----- Texte de lecture -----

Pour rappel, l’ancien ministre de l’économie Bruno Lemaire, qui appartient au même groupe parlementaire que Christelle Morançais, a été auditionné par la commission des finances du Sénat pour la dérive des finances publiques et notamment une mauvaise estimation du déficit : 4,4% prévu initialement, qui sera de 6,1% en réalité. Ces mauvaises estimations relèvent soit de l’incompétence la plus crasse, soit d’une manœuvre cynique pour justifier des coupes franches a posteriori.
Un élue autoritaire qui se gave d’argent public
Ironie du calendrier, le journal Médiacités sortait au même moment une enquête sur les notes de frais de la présidente. Cette dame charmante qui a fait fortune dans l’immobilier est loin d’être dans le besoin. C’est pourtant la présidente de région la mieux payée de France, avec son collègue de la région Bretagne : 6.880€ mensuels.

-----

__Mise en pratique__:
[1] Recopiez le passage du texte de lecture qui va de « Pour rappel, l’ancien » jusqu'à « franches a posteriori. ».
[2] Résumez le texte de lecture en deux phrases.

----- Données brutes -----

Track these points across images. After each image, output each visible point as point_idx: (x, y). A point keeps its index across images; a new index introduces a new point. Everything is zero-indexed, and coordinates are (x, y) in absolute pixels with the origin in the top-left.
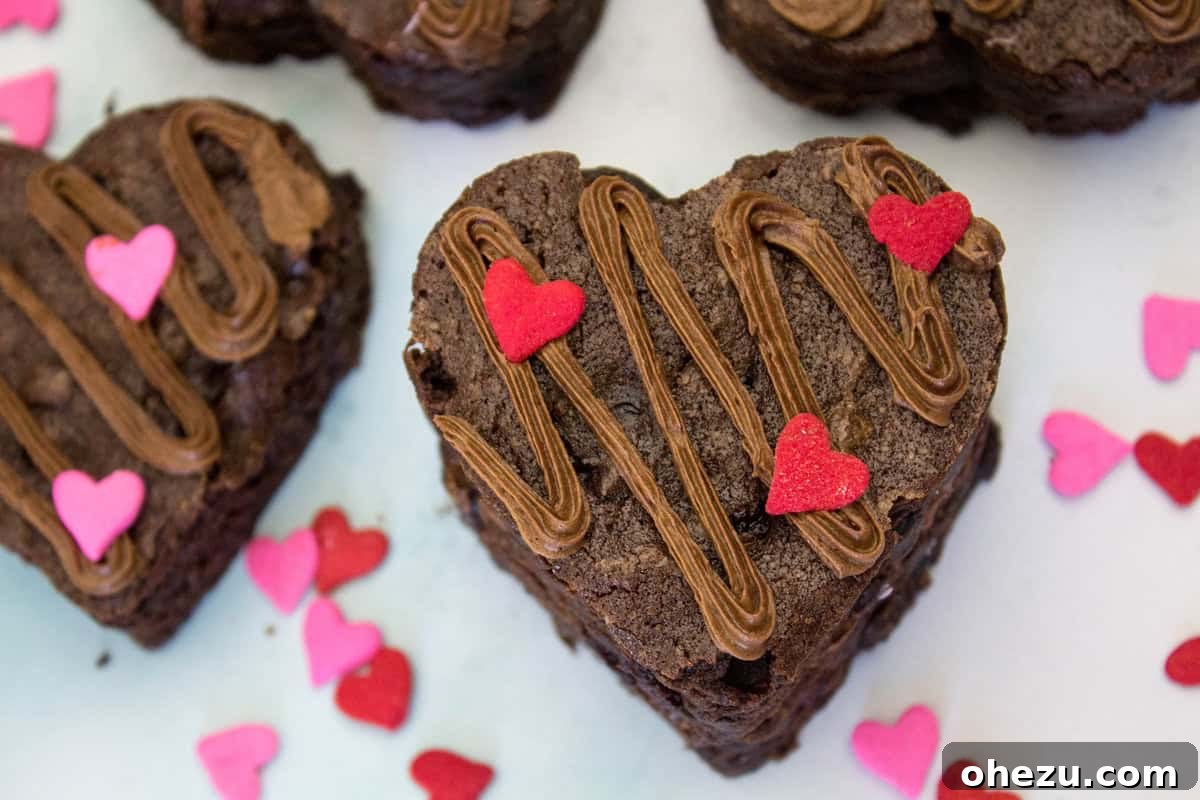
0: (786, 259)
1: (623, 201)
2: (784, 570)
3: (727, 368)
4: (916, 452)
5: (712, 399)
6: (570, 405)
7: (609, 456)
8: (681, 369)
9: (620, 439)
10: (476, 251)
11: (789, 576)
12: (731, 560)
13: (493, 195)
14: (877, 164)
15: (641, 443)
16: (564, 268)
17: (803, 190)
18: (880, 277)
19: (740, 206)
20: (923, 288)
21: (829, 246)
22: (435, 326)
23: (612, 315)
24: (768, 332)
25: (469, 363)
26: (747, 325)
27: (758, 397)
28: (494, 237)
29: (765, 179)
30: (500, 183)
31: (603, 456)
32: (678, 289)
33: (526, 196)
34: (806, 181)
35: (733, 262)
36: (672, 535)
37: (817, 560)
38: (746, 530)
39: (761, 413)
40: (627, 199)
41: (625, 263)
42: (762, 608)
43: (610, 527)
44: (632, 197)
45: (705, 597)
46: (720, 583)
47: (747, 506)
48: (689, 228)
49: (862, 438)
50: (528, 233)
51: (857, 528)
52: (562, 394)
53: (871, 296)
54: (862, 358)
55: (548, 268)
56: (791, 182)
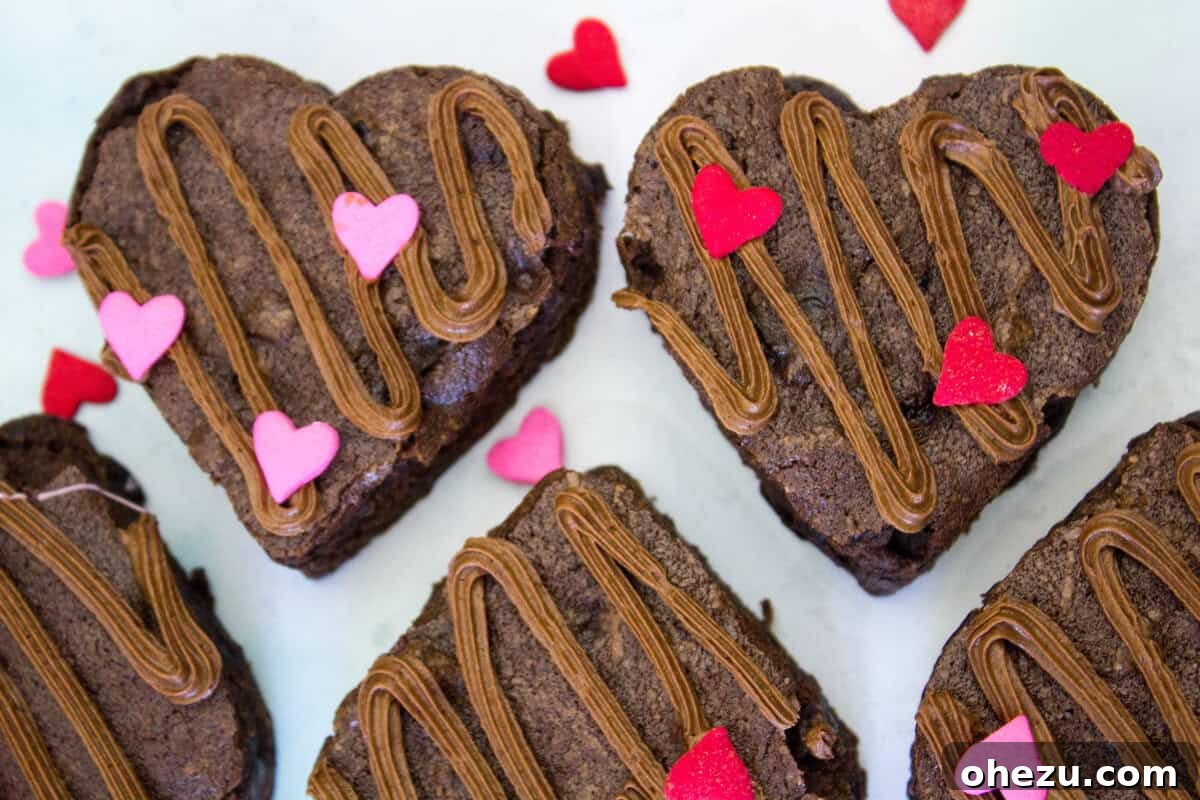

-----

__Corrigé de l'exercice__:
[1]
Pour rappel, l’ancien ministre de l’économie Bruno Lemaire, qui appartient au même groupe parlementaire que Christelle Morançais, a été auditionné par la commission des finances du Sénat pour la dérive des finances publiques et notamment une mauvaise estimation du déficit : 4,4% prévu initialement, qui sera de 6,1% en réalité. Ces mauvaises estimations relèvent soit de l’incompétence la plus crasse, soit d’une manœuvre cynique pour justifier des coupes franches a posteriori.

[2] L'ancien ministre de l'économie Bruno Lemaire, du même groupe parlementaire que Christelle Morançais, a été auditionné par la commission des finances du Sénat sur la dérive des finances publiques, notamment un déficit prévu à 4,4 % qui sera en réalité de 6,1 %. Au même moment, le journal Médiacités publiait une enquête sur les notes de frais de la présidente, qui est, avec son collègue de la région Bretagne, la présidente de région la mieux payée de France, avec 6.880 € mensuels.